3. Maßnahmen zur Beschleunigung und Vereinfachung von Insolvenzverfahren

Das Königliche Gesetzesdekret 16/2020 führt folgende Maßnahmen ein, um die zu erwartende Zunahme der Arbeitsbelastung der Handelsgerichte zu mindern:

  • In den bereits eröffneten sowie den bis zum 14. März 2021 eröffneten Insolvenzverfahren wird die Versteigerung der Vermögenswerte und Rechte der Aktivmasse notwendigerweise außergerichtlich (d.h. notariell) erfolgen, unabhängig davon, was der Liquidationsplan vorsieht. Eine Ausnahme gilt für den Verkauf von Unternehmenseinheiten, der nach den allgemeinen Regeln durch gerichtliche oder außergerichtliche Versteigerung oder durch Direktverkauf erfolgen kann.
  • Bis zum 14. März 2021 werden bestimmte Verfahren und Handlungen als dringend (d.h. vorrangig) behandelt: insolvenzrechtliche Nebenverfahren, der Kauf von Unternehmenseinheiten oder mehrerer Aktiva, Vereinbarungsvorschläge oder Vorschläge hinsichtlich Neuvereinbarungen (sowie Widersprüche gegen deren Annahme), die gerichtliche Anerkennung von Refinanzierungsvereinbarungen oder deren Änderung, einstweilige Maßnahmen oder solche, die das Gericht zum Erhalt der Masse anordnet.
  • Das insolvenzrechtliche Nebenverfahren zur Anfechtung des Inventars und der Gläubigerliste in den bis zum 14. März 2020 eröffneten Insolvenzverfahren wird vereinfacht: Es werden ausschließlich Urkunden- und Sachverständigenbeweise zugelassen, die der Klageschrift und der Klageerwiderung beizufügen sind. Eine Anhörung findet nicht statt, es sei denn das Gericht ordnet eine solche an.

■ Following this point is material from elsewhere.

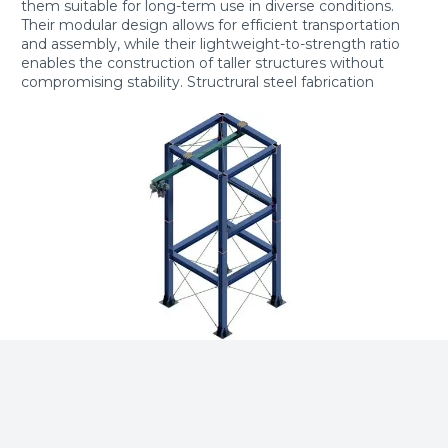
them suitable for long-term use in diverse conditions.
Their modular design allows for efficient transportation
and assembly, while their lightweight-to-strength ratio
enables the construction of taller structures without
compromising stability. Structrural steel fabrication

Die Nichteinreichung einer Klageerwiderung wird mit einem Anerkenntnis, gleichgesetzt, außer im Falle von öffentlich - rechtlichen Gläubigern.
  • Das Verfahren zur Genehmigung eines Liquidationsplan, welches normalerweise mehrere Monate dauert, wird vereinfacht: sofern im Beendigungszeitpunkt der Notstandssituation bereits 15 Tage vergangen sind, ab Mitteilung des Plans an das Gericht, wird der Richter diesen genehmigen, ändern oder die Liquidation gemäß den Zusatzbestimmungen anordnen. Es wird also auf den Bericht des Insolvenzverwalters verzichtet.
  • Das Verfahren hinsichtlich außergerichtlicher Zahlungsvereinbarungen wird vereinfacht: das Verfahren gilt als erfolglos versucht, wenn bis zum 14. März 2021 mindestens zwei Insolvenzmediatoren die Position abgelehnt haben. In der Praxis ist der Versuch, eine außergerichtlichen Zahlungsvereinbarung zu erreichen, eine reine Formsache, um in den Genuss der Restschuldbefreiung zu kommen (sog. zweite Chance für den Schuldner), die früher aufgrund der Weigerung der meisten Insolvenzmediatoren, die Position anzunehmen, zeitlich verlängert wurde.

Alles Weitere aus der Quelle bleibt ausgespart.